Ella ignora qué hubiese pasado de haber tenido dos minutos más. Tal vez nada, o a lo mejor le preguntaba su nombre, o le sacaba charla de cualquier pavada. Pero no pudo comprobarlo porque Fabiana ya la empujaba dentro del probador.
—Probate este, Sofía, a ver qué pasa. Es mucho más chico.
Ella desea con todas sus fuerzas que el chico no haya escuchado eso de “mucho más chico”, porque le suena a reproche. Cierra la cortina de un tirón y se cambia. Le da la impresión de que le queda bien. Horrible, con sus verdes y sus marrones, pero del tamaño correcto.
—Creo que este sí —grita a través de la cortina.
Fabiana se asoma. La mira de arriba abajo, como si fuese un escáner.
—Sí. Este está bien. Sacátelo que lo voy pagando.
Cierra otra vez la cortina. Sofía escucha que le grita desde el otro lado.
—Pasame primero el que te probaste antes, así no me confundo.
Sofía se lo lanza por encima de la cortina. Desea que no lo ataje, que le caiga encima al nene de guardapolvo lila, que se lo pegotee todo de chupetín de frutilla. A ver cómo se lo explica a la empleada. Pero cuando termina de cambiarse ve que Fabiana está junto al mostrador, con una tarjeta de crédito en la mano, y con la empleada esperando, obediente, para pasar la compra. Mientras Fabiana firma el cupón Sofía se acuerda de algo.

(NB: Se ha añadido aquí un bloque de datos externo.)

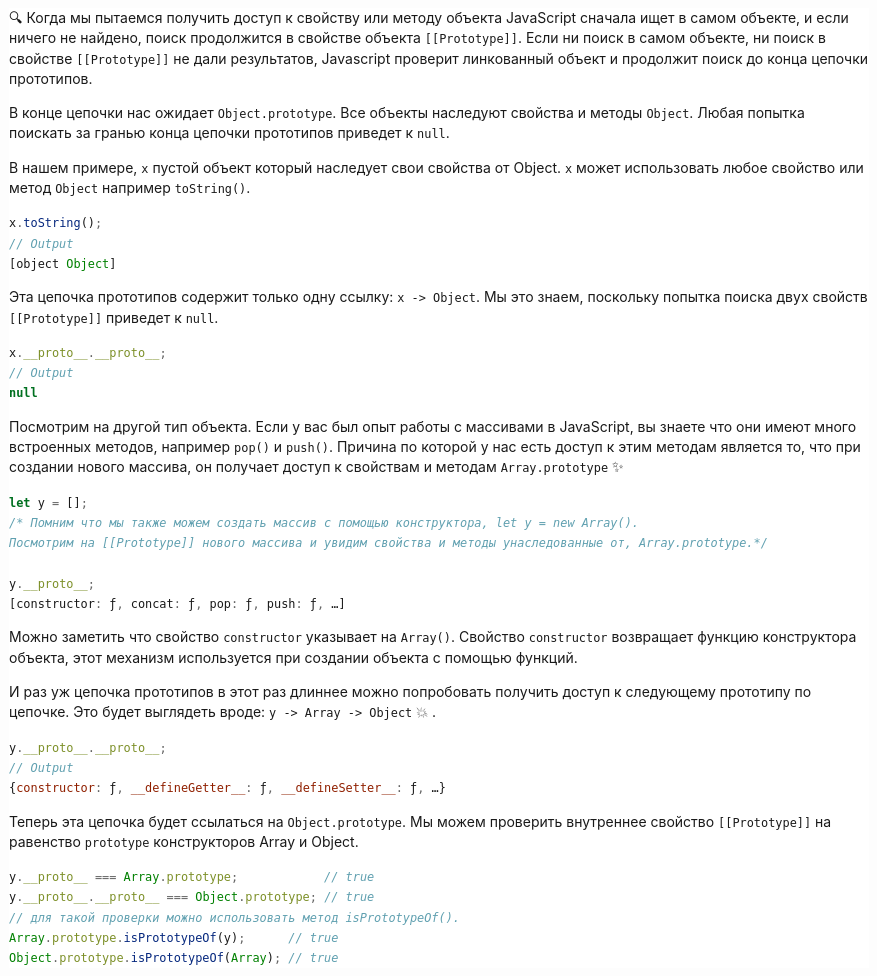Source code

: :mag: Когда мы пытаемся получить доступ к свойству или методу объекта JavaScript сначала ищет в самом объекте, и если ничего не найдено, поиск продолжится в свойстве объекта `[[Prototype]]`. Если ни поиск в самом объекте, ни поиск в свойстве `[[Prototype]]` не дали результатов, Javascript проверит линкованный объект и продолжит поиск до конца цепочки прототипов.

В конце цепочки нас ожидает `Object.prototype`. Все объекты наследуют свойства и методы `Object`. Любая попытка поискать за гранью конца цепочки прототипов приведет к `null`.

В нашем примере, `x` пустой объект который наследует свои свойства от Object. `x` может использовать любое свойство или метод `Object` например `toString()`.

```javascript
x.toString();
// Output
[object Object]
```

Эта цепочка прототипов содержит только одну ссылку: `x -> Object`. Мы это знаем, поскольку попытка поиска двух свойств `[[Prototype]]` приведет к `null`.

```javascript
x.__proto__.__proto__;
// Output
null
```

Посмотрим на другой тип объекта. Если у вас был опыт работы с массивами в JavaScript, вы знаете что они имеют много встроенных методов, например `pop()` и `push()`. Причина по которой у нас есть доступ к этим методам является то, что при создании нового массива, он получает доступ к свойствам и методам `Array.prototype` :sparkles:


```javascript
let y = [];
/* Помним что мы также можем создать массив с помощью конструктора, let y = new Array().
Посмотрим на [[Prototype]] нового массива и увидим свойства и методы унаследованные от, Array.prototype.*/

y.__proto__;
[constructor: ƒ, concat: ƒ, pop: ƒ, push: ƒ, …]
```
Можно заметить что свойство `constructor` указывает на  `Array()`. Свойство  `constructor` возвращает функцию конструктора объекта, этот механизм используется при создании объекта с помощью функций.

И раз уж цепочка прототипов в этот раз длиннее можно попробовать получить доступ к следующему прототипу по цепочке. Это будет выглядеть вроде: `y -> Array -> Object` :boom: .

```javascript
y.__proto__.__proto__;
// Output
{constructor: ƒ, __defineGetter__: ƒ, __defineSetter__: ƒ, …}
```
Теперь эта цепочка будет ссылаться на `Object.prototype`. Мы можем проверить внутреннее свойство `[[Prototype]]` на равенство `prototype` конструкторов Array и Object.

```javascript
y.__proto__ === Array.prototype;            // true
y.__proto__.__proto__ === Object.prototype; // true
// для такой проверки можно использовать метод isPrototypeOf().
Array.prototype.isPrototypeOf(y);      // true
Object.prototype.isPrototypeOf(Array); // true
```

—¿De qué escuela son las chombas rojas con el escudito amarillo? —le pregunta a la chica.
—Del Nicolás Avellaneda de Haedo —le contesta.
—¿Por qué preguntás? —se mete Fabiana.
—Porque me gustaron los colores.
—¿Rojo con amarillo te parece lindo? —le pregunta, con cara de que a ella le parece inconcebible.
—Me encanta.
La chica les alcanza la bolsa con la ropa. Fabiana la agarra y sale dando pasos grandes, como si siguiera apuradísima. Sofía le sonríe a la empleada:
—Chau. Gracias.
—Chau. Decile a tu mamá que cualquier cosa con el ticket lo puede cambiar.
No la corrige. Demasiado trabajo. Antes de salir ve que la mamá del chico de jardín deja el guardapolvo pegoteado en un rincón del mostrador, haciéndose la estúpida. Agarra al hijo de la mano y se va sin comprar nada. Fabiana espera en la vereda. Sofía sale del negocio pensando que las dos podrían formar un club, después de todo.